II. Porträte. 1) Unterschrift: Gasparo Gozzi. Francesco Bartolozzi incise. 4°. (im Medaillonformat). – 2) Carlo Gozzi. Comirato incise (Venedig 1824, 8°.). – 3) Auf einem Blatte zugleich mit: F. Sarpi, Battoli, Bentivoglio, Pallavicini, Galileo, Redi, Segneri und Magalotti. Rouarque frères del. et sc. Lex. 8°.). – 4) G. B. Bosio del. L. Rados sc. 4°. (ganze Figur). – 5) Unterschrift: Gaspare Gozzi. G. Dala dis. ed incise. 4°. (Venedig 1853).
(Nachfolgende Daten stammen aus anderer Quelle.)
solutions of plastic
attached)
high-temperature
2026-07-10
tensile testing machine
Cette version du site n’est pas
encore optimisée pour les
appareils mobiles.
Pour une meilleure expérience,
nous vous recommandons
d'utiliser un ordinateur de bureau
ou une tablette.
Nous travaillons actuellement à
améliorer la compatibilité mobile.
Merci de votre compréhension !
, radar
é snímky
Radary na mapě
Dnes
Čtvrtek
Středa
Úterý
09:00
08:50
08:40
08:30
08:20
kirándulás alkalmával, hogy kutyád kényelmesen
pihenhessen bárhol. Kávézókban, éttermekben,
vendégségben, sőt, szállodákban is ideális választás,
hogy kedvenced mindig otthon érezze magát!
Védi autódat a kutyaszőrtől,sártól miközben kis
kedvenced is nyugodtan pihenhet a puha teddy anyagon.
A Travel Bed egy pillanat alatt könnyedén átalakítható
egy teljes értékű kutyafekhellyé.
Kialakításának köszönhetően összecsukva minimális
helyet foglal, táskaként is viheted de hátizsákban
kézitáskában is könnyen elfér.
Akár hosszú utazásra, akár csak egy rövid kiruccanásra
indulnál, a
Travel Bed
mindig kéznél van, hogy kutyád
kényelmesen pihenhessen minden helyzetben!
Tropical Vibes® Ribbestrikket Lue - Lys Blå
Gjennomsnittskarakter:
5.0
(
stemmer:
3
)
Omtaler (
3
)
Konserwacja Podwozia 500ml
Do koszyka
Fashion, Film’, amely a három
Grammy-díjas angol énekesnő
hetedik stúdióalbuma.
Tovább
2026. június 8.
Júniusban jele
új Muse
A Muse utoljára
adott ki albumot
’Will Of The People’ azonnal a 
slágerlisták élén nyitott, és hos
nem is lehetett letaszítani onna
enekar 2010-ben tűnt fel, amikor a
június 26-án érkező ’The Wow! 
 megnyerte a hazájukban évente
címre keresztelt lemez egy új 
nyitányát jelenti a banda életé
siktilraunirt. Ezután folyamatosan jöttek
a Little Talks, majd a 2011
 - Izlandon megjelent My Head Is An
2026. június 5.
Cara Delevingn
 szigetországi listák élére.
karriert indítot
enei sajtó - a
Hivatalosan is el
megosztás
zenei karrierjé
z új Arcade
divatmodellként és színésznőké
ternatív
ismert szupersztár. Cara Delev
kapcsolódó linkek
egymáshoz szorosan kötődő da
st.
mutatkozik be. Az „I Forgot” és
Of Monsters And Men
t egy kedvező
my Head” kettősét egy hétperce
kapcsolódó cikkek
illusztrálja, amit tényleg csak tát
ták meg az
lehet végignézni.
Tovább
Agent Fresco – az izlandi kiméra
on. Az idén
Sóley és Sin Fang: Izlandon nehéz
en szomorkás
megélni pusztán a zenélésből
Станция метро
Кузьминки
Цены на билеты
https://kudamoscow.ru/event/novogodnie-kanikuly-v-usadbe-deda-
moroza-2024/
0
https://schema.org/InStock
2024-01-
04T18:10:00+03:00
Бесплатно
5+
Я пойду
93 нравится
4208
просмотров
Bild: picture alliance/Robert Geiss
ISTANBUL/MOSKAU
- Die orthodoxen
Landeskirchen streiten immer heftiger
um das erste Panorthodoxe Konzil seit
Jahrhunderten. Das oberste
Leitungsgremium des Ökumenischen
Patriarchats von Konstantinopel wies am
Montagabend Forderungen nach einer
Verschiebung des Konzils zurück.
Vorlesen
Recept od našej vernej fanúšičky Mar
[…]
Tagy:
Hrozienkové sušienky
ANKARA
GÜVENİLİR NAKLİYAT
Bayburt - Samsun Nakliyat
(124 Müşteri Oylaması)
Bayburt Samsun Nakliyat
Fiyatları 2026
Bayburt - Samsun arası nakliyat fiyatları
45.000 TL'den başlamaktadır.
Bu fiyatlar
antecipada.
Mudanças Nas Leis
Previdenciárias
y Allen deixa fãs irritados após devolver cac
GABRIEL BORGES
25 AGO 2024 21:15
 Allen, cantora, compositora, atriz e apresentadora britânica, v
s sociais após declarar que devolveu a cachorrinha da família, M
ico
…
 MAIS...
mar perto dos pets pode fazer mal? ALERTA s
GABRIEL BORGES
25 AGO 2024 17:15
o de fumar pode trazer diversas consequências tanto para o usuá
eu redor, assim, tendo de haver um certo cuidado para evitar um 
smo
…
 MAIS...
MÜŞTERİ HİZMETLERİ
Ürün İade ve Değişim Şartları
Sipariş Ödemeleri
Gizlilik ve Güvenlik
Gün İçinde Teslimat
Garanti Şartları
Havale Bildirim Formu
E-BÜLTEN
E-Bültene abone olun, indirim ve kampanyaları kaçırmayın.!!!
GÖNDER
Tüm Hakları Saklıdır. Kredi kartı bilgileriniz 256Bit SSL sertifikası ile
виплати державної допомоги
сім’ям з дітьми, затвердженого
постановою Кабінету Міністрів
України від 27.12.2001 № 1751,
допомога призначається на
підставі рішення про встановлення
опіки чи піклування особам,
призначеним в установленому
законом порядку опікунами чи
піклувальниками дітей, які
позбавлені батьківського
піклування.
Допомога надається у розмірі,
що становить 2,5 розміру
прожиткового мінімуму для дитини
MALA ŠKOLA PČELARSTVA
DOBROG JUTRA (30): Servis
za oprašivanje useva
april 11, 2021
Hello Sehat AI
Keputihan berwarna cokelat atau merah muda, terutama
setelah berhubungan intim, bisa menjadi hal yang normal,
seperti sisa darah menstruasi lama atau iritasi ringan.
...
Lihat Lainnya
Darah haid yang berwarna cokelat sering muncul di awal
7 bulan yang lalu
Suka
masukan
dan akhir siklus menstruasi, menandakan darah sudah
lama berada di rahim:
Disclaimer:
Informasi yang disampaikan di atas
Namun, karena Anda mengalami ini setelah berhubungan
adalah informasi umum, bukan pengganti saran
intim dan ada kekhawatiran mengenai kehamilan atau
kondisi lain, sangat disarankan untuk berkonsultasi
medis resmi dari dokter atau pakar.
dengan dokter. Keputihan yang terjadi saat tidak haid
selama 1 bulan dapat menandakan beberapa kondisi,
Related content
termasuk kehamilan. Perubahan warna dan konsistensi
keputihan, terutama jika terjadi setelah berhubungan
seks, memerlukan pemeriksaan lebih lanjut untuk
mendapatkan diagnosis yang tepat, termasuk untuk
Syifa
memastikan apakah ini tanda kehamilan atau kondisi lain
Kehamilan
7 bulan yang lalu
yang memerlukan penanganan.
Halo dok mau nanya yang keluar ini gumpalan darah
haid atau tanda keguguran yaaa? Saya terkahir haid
III. Büste. Im Dogenpalast zu Venedig befindet sich Gasparo Gozzi’s Büste aufgestellt. Sie ist von Zandomeneghi gemeißelt und ihre Aufstellung fand Statt im J. 1847 bei Gelegenheit der IX. Versammlung italienischer Gelehrten. Unter der Büste befindet sich folgende Inschrift: Gaspare . Gozzi | Autore . Di . Prose . E . Poesie | Forbitissime | Corresse . Con . Arguzia . E . Senza . Astio | I . Depravati Costumi . Ed . Il . Mal . Gusto | Nobilitò | La . Periodica . Letteratura | Visse . Povero . E . Onesto | Tardi . Rimeritato | Dalla . Postuma . Fama | N . 1713 . M . 1786 . |
IV. Geburtshaus. Das Haus in Venedig, wo Gozzi geboren ward und seine Kindheit verlebte, in der Nähe des „ponte di Donna onesta“ in der Pfarre der Frari, trägt folgende Denktafel: Domum | Quem . Gasparum . Gozzium . V . C . | Vagientem . Excepit . Hospes | Salvare . Jubeto . |
V. Sterbehaus. Das Haus zu Padua in Borgo Vignali, wo G. Gozzi starb, hat an der äußeren Front folgende Inschrift: Summi . Viri . Gasparis . Gozzii | Haec . Olim . Domus | A . Comitibus . Ferri . Locata | Obiit . VII . Kal . Jan . M . DCC . LXXXVI . |
VI. Grabdenkmal. Gozzi ist im Oratorium der Confratelli di S. Antonio in Padua begraben und ihm daselbst 1835 von Professor Meneghelli folgender Denkstein gesetzt worden: Honori | Gasparis . Gozzii . Viri . Literatissimi | Cujus . Cineres . In . Hoc . Sacello | Antonius . Meneghellius | Voti . Publici . Interpres . M . P | Ann . MDCCCXXXV . | [Vergl. darüber: Meneghelli (Antonio Maria), Del monumento eretto a G. Gozzi (Padua 1836, 8°.).]